Consigne a
Ajoutez 89 à chaque coordonnée des réponses en recopiant intégralement les lignes ci-dessous, depuis celle qui contient « Objects present in » jusqu'à la dernière ligne, ces deux bornes comprises et sans omettre aucune ligne entre elles. Laissez les images de côté.

:: Extrait choisi ::

Derrière ce trio, les autres acteurs se partagent les « miettes ». Bien évidemment les noms de certains ne vous seront pas inconnu. Le top 5 est complété par Google Cloud Platform, branche cloud d’Alphabet. La firme dirigée par Sundar Pichai frustre les analystes par le manque de chiffres communiqués sur cette branche de l’entreprise, mais assure décrocher « de grosses victoires ». Que ces victoires soient réelles ou créées pour la communication de l’entreprise, Alphabet a largement de quoi soutenir une branche qui démarre « difficilement ». Le dernier acteur complétant le top 5 est IBM avec Cloud computing IBM. International Business Machines Corporation, entreprise la plus ancienne de ce top 5 puisque créée en 1911, ne possède que 1,8 % de parts sur le marché du cloud.

:::
:: Lignes fournies ::

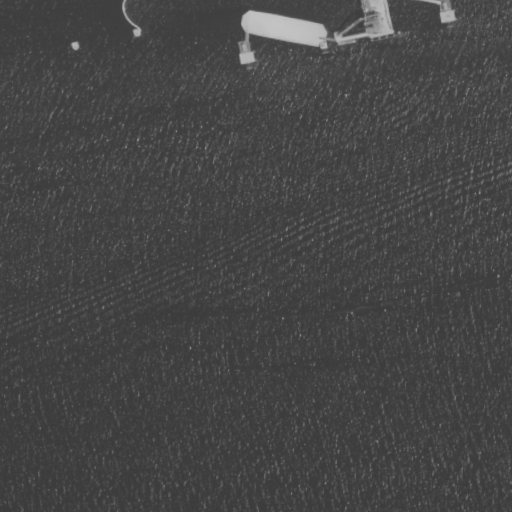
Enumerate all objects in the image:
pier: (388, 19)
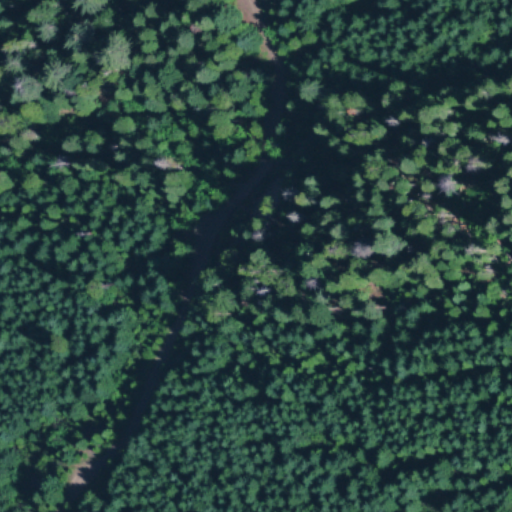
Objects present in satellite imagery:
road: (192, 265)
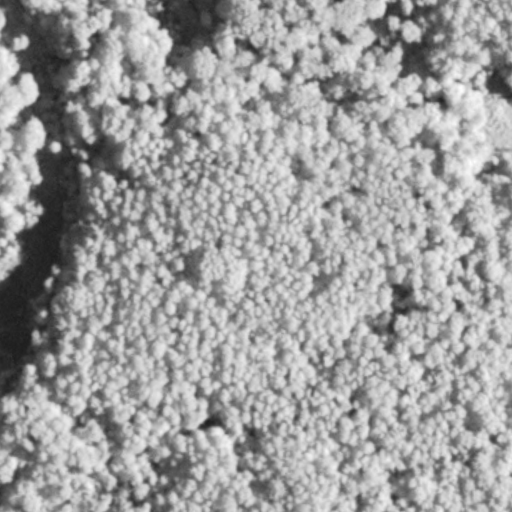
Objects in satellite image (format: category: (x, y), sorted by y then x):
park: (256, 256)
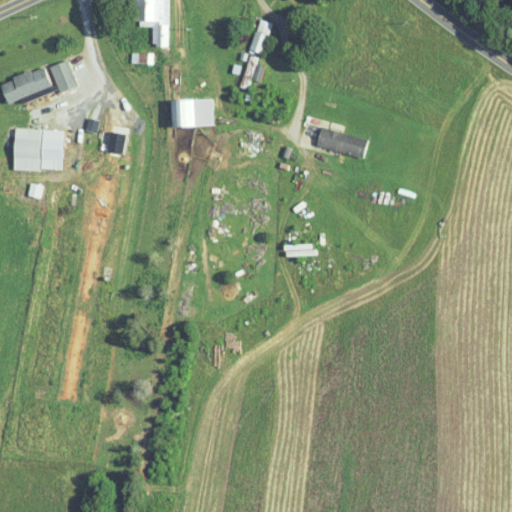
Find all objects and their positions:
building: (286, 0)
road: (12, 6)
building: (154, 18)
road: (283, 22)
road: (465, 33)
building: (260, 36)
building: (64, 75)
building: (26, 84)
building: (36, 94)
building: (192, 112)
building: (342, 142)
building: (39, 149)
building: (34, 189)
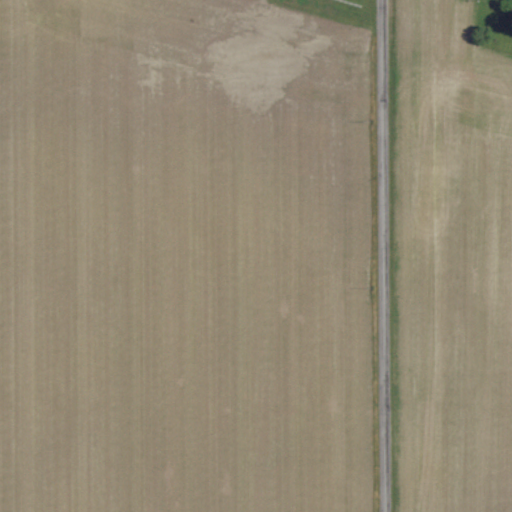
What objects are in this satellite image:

:::

Consigne b
Redonnez tel quel le passage de l'extrait sur le marché du cloud qui commence à « Derrière ce trio, les » et se poursuit jusqu'à « marché du cloud. ».

Solution proposée a
Objects present in satellite imagery:
road: (281, 354)
Objects in satellite image (format: category: (x, y), sorted by y then x):
park: (345, 345)
Find all objects and their positions:
building: (375, 89)
road: (101, 95)
building: (243, 107)
road: (372, 111)
road: (554, 122)
building: (349, 125)
building: (153, 164)
building: (115, 173)
building: (125, 183)
building: (281, 201)
building: (431, 231)
building: (128, 238)
building: (123, 278)
What objects are in this satellite image:

Solution proposée b
Derrière ce trio, les autres acteurs se partagent les « miettes ». Bien évidemment les noms de certains ne vous seront pas inconnu. Le top 5 est complété par Google Cloud Platform, branche cloud d’Alphabet. La firme dirigée par Sundar Pichai frustre les analystes par le manque de chiffres communiqués sur cette branche de l’entreprise, mais assure décrocher « de grosses victoires ». Que ces victoires soient réelles ou créées pour la communication de l’entreprise, Alphabet a largement de quoi soutenir une branche qui démarre « difficilement ». Le dernier acteur complétant le top 5 est IBM avec Cloud computing IBM. International Business Machines Corporation, entreprise la plus ancienne de ce top 5 puisque créée en 1911, ne possède que 1,8 % de parts sur le marché du cloud.